Les Français seront bientôt consultés, l'élection présidentielle approche. Vous soutenez F. Bayrou qui ne décolle pas dans les sondages. Cela vous préoccupe-t-il ? Doit-il changer de stratégie de campagne ou jeter l'éponge ?
- "J'ai toujours été convaincu qu'il fallait que notre famille politique, l'UDF, soit présente dans cette campagne présidentielle. Bien entendu, je ne change pas d'avis et en même temps je vois bien que les sondages ne sont pas ce qu'ils devraient être : ils sont décevants et inquiétants. Du coup, je comprends l'inquiétude de beaucoup de nos élus, que ce soit des dirigeants des personnalités, des parlementaires ou des élus de terrain qui nous font part de cette inquiétude. Il faut donc reconnaître qu'il y a un problème - c'est la première chose à faire. Il faut en parler entre nous, l'examiner sans tabou, parce qu'on ne peut rester dans cette situation et F. Bayrou ne peut rester dans cette solitude qui est la sienne."
F. Bayrou ne dialogue pas, il s'enferme dans sa solitude ? C'est ce que vous êtes en train de dire ?
- "Donc, je demande qu'on en parle, qu'on examine la situation, que l'on en tire les conséquences."
Lesquelles ?
- "C'est un débat qu'il faut avoir entre nous, ce n'est pas à ce micro que l'on peut trancher cette question. Il faut, je le répète, ouvrir le sujet, en débattre entre nous et en tirer toutes les conséquences nécessaires."
Le congrès en fournira l'occasion ?
- "Ce serait vraiment une date extrême, une opportunité pour parler, bien entendu, mais on ne peut pas attendre des semaines et des semaines."
Seriez-vous favorable à des primaires qui ne diraient pas leur nom entre F. Bayrou et A. Madelin ?
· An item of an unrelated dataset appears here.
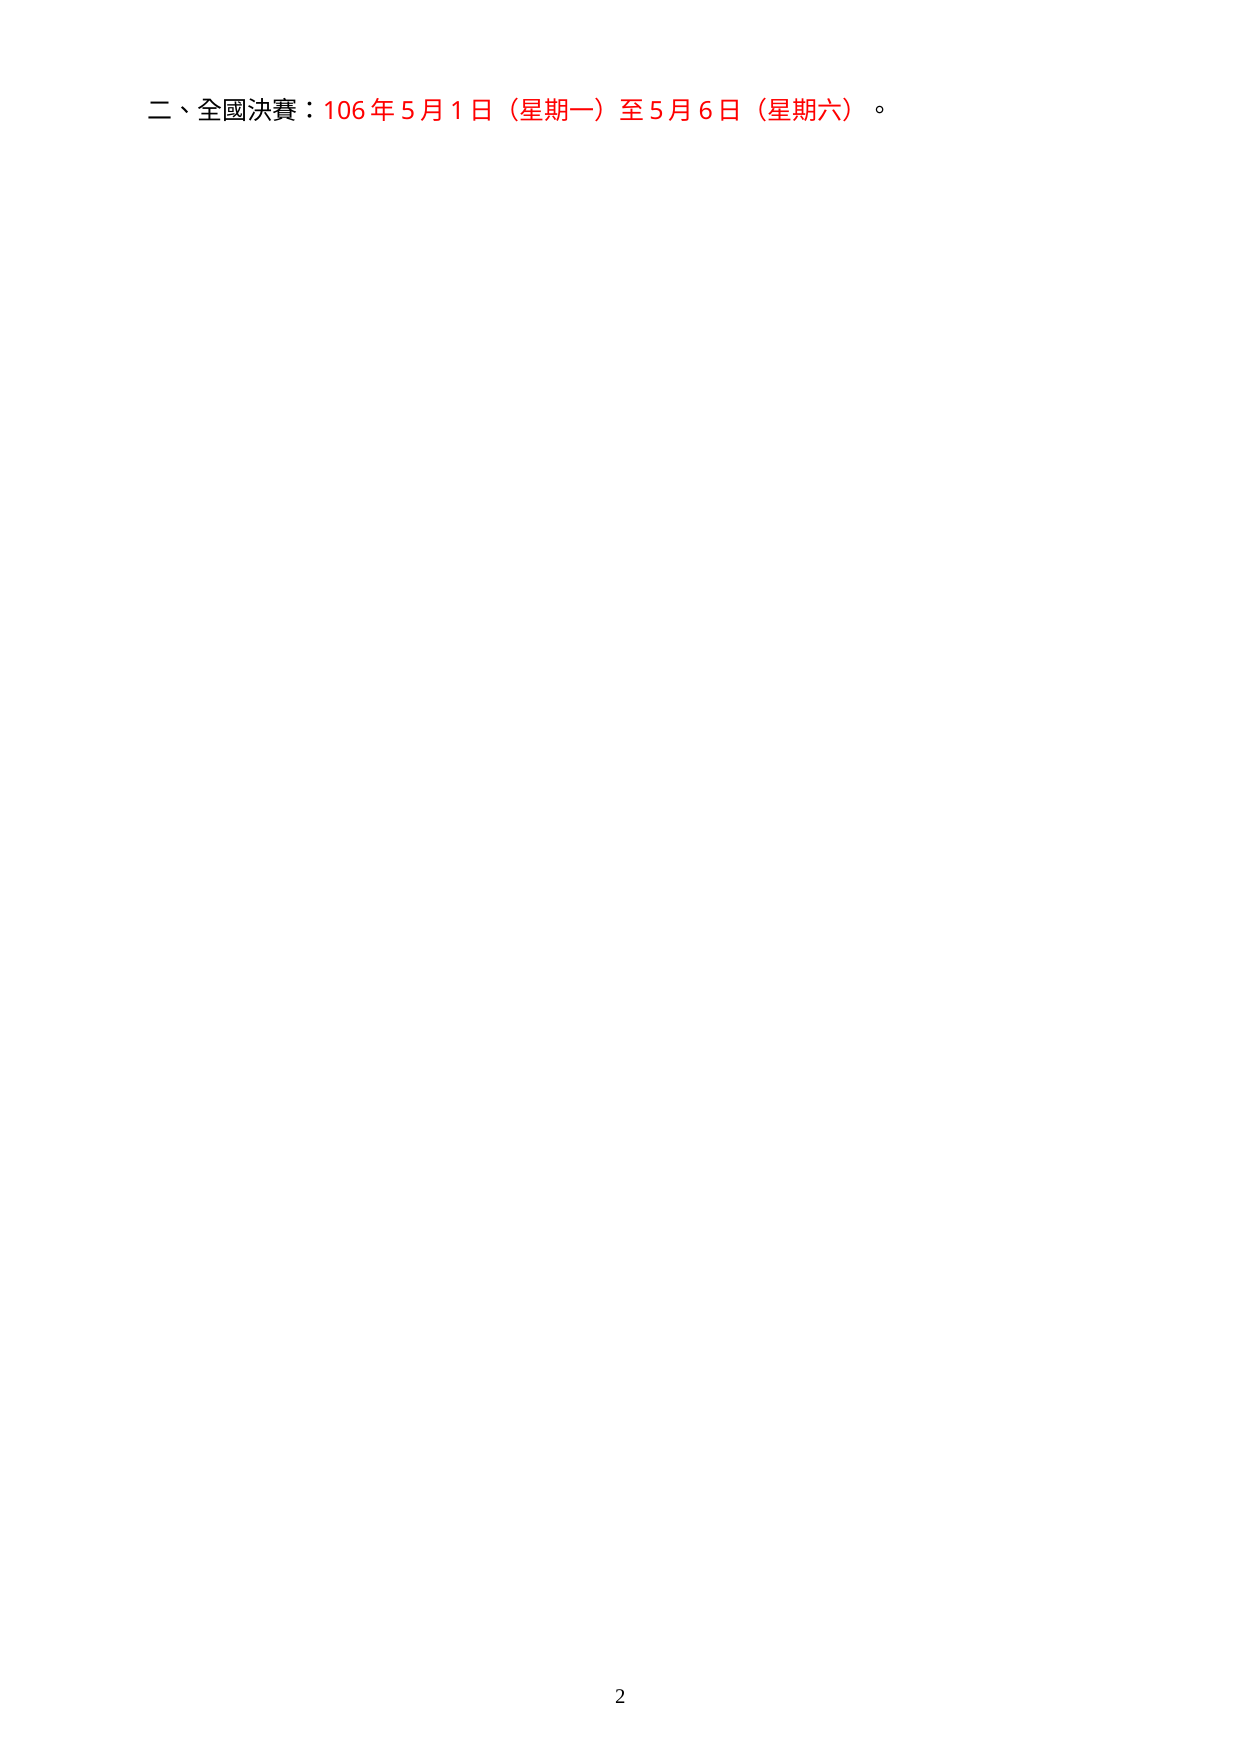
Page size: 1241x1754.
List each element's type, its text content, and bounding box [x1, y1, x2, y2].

- "Cela n'a pas beaucoup de sens."
Il y a quand même un candidat non-RPR de trop ?
- "Il faut surtout des candidats qui répondent à l'attente de nos concitoyens."
Que devrait faire exactement F. Bayrou ?
- "Pour l'instant, je n'ai pas de consignes ou de conseils à donner, je dis qu'il y a un problème, je demande qu'on en parle, parce je crois que l'heure est venue."
L'heure de la fin de l'autobus a sonné ?
- "Il ne faut pas critiquer tel ou tel acte de campagne, il faut regarder où nous en sommes, il faut faire le point parce que nous sommes une famille politique et que c'est un débat que nous devons avoir pour décider ce que faisons et comment nous le faisons."
Ce n'est pas encore l'ultimatum ?
- "Il est très important que notre famille politique soit présente avec succès dans cette campagne présidentielle. C'est une question essentielle pour nous, pour les intérêts de nos convictions, mais je crois aussi que c'est essentiel pour notre pays."